ACTIVITY A: Sum up the book review in two sentences.
ACTIVITY B: Using the book review, say whether each statement agrees with it. Answer yes or no and quote the words that decide it. (i) Reichs lives part of the year in Charlotte. (ii) Tempe Brennan is a police officer. (iii) The bones in the garbage bags form a young man's skeleton.
ACTIVITY C: Pick up the book review after its last sentence and keep writing it.

DATE: Wednesday, October 8, 1997 TAG: 9710090779 SECTION: DAILY BREAK PAGE: E6 EDITION: FINAL TYPE: Book Review SOURCE: BY ANN G. SJOERDSMA LENGTH: 90 lines
KATHY REICHS has been described as North Carolina's answer to Virginia's Patricia Cornwell - at least, by people in the Tar Heel State. Reichs lives part of the year in Charlotte; Cornwell, in Richmond.
In truth, the comparison ends where it begins. Both ``Deja Dead,'' Reichs' best-selling debut, and Cornwell's many Dr. Kay Scarpetta, M.E., novels are forensic thrillers that feature a strong female scientist as protagonist. Mais, c'est tout (But, that's all), as Reichs' bilingual, and brilliant, forensic anthropologist Temperance (``Tempe'') Brennan would say.
In a head-to-head write-off with Cornwell, Reichs - like Brennan, a forensic anthropologist for the state of North Carolina and the province of Quebec - wins hands-down. No bones about it.
``Deja Dead'' is jet-propelled, highly intelligent and absorbing. A page-turner - with few soft spots.
It's appropriate to speak of heads and hands, severed from bodies and decomposed, when speaking of ``Deja Dead.'' No sooner has Tempe - ``Brennan'' to her friends, colleagues and inner self - set aside skull fragments from a man who blew himself up than she is dispatched to a newly uncovered burial site in the heart of Montreal, where the North Carolina anthropologist is spending a year's leave.
There, she finds plastic garbage bagfuls of bones, which, when pieced together, form a young woman's skeleton.
Brennan ``rattles'' them bones in the lab, searching for clues to identity and murder. The peculiar dismemberment and burial method remind her of an earlier slaying, and, before long, she has developed a serial killer theory, not appreciated by the tight-lipped detective on the case. Hostile Luc Claudel, one of many interesting police ensemble characters, has every reason to resent Brennan. Though she acts a lot like Lynda La Plante's Jane Tennison, from TV's ``Prime Suspect,'' Tempe Brennan isn't a cop.
A mere technicality, though, for Reichs, who knows from experience how to connect anthropology to homicide - the bones, the bones. Her descriptions of forensic work simply dazzle. Reichs is so good at conveying the excitement of Brennan's discoveries that she can make a discussion about saws seem sexy with anticipation:
``You are of the carpentry and grout gender. What do you know about saws?'' I continued laying bones in the box.
``They cut things.''
``Good. What things?''
``Wood. Shrubbery. Metal.'' He paused. ``Bone.''
And so forth, as our heroine uses the Socratic method, a la Tracy-Hepburn's ``Adam's Rib,'' to enlighten Andrew Ryan, a rather alluring homicide cop.

RECORDED DATA:
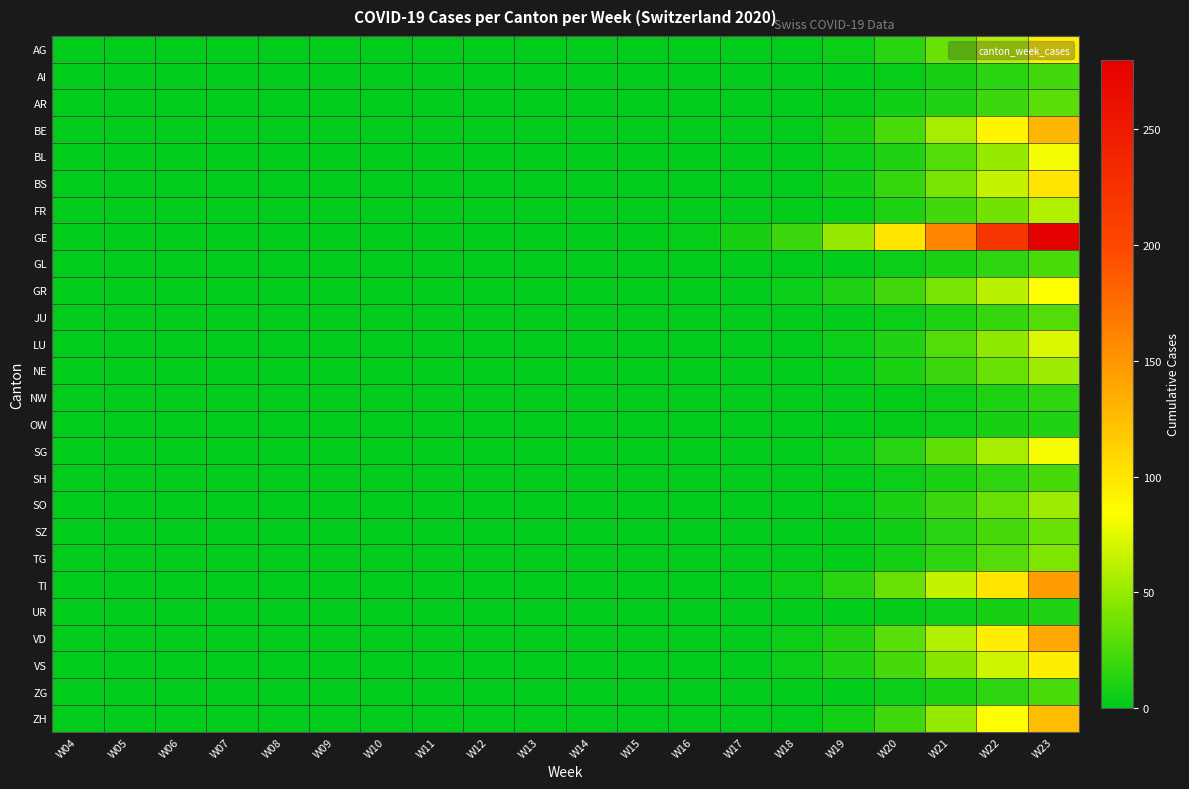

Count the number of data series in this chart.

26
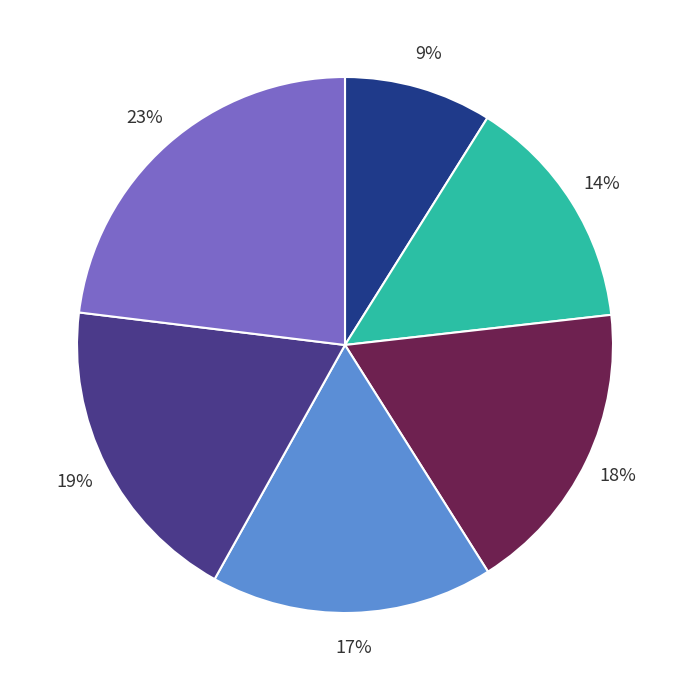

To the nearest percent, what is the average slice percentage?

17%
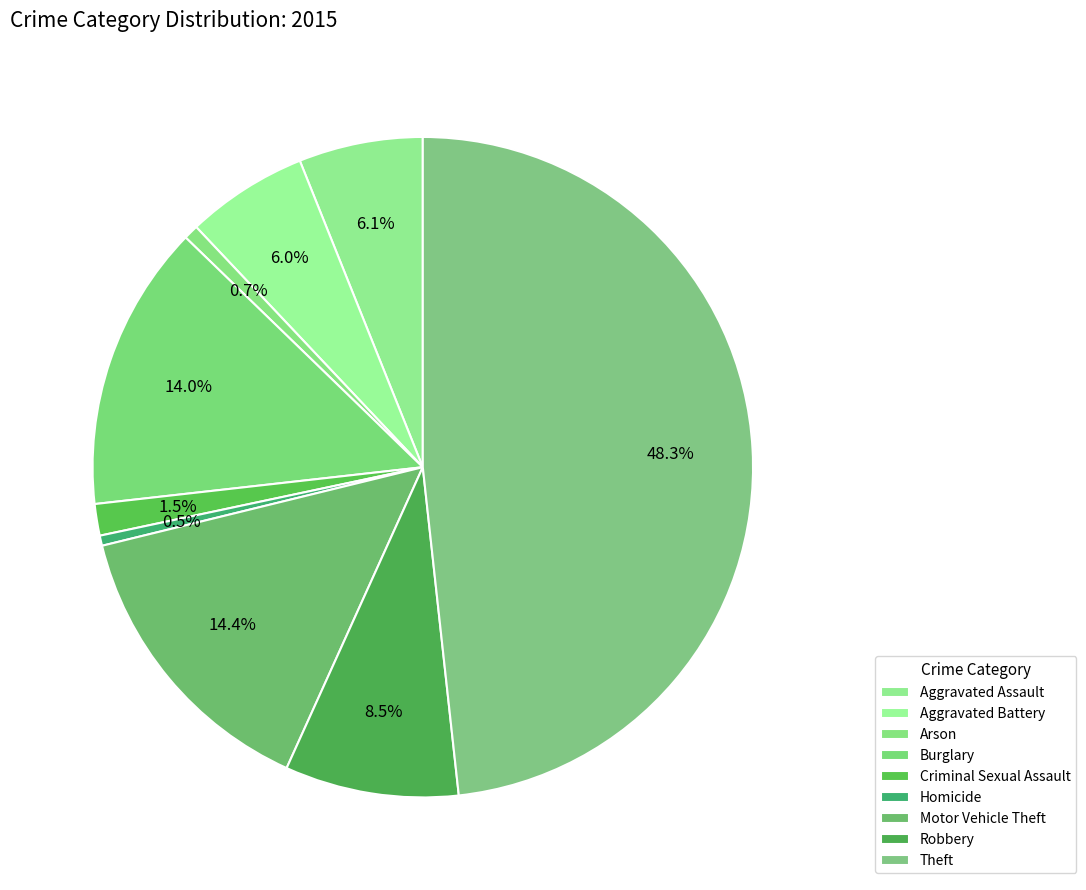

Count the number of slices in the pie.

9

YOUR RESPONSE A: The book review calls "Deja Dead," Kathy Reichs' best-selling debut, a forensic thriller that easily beats Patricia Cornwell's novels and praises it as jet-propelled, highly intelligent and absorbing. In it, forensic anthropologist Tempe Brennan, spending a year's leave in Montreal, pieces bagged bones into a young woman's skeleton and develops a serial killer theory that the tight-lipped detective on the case doesn't appreciate.

YOUR RESPONSE B:
(i) Yes: "Reichs lives part of the year in Charlotte"
(ii) No: "Tempe Brennan isn't a cop."
(iii) No: "form a young woman's skeleton."

YOUR RESPONSE C:
Reichs' dialogues bubble right along, and her narrative is often sensuous, even about the mundane:
``The heat and the steam and the scent of jasmine should have relaxed me, loosened the tension in my muscles and carried away the soreness. They hadn't. The whole time I was listening for a sound outside my rectangle of steam. I was waiting for the phone to ring.''
Montreal in summer? It's like a ``rhumba dancer: all ruffles and bright cotton, with flashing thighs and sweat-slicked skin.''
Fluent in French, Reichs good-naturedly teases and contrasts Francophones and Anglophones, and exposes some Canadian attitudes about America, especially our violent crime. The setting makes for a nice change of pace.
Reichs slips a bit at the end, though, relying on some tired plot devices, including the now expected unexpected confrontation.
Like her language, Reichs' characters are refreshingly full, mature and complex - except when they're not. Which is to say that sometimes she packages too much.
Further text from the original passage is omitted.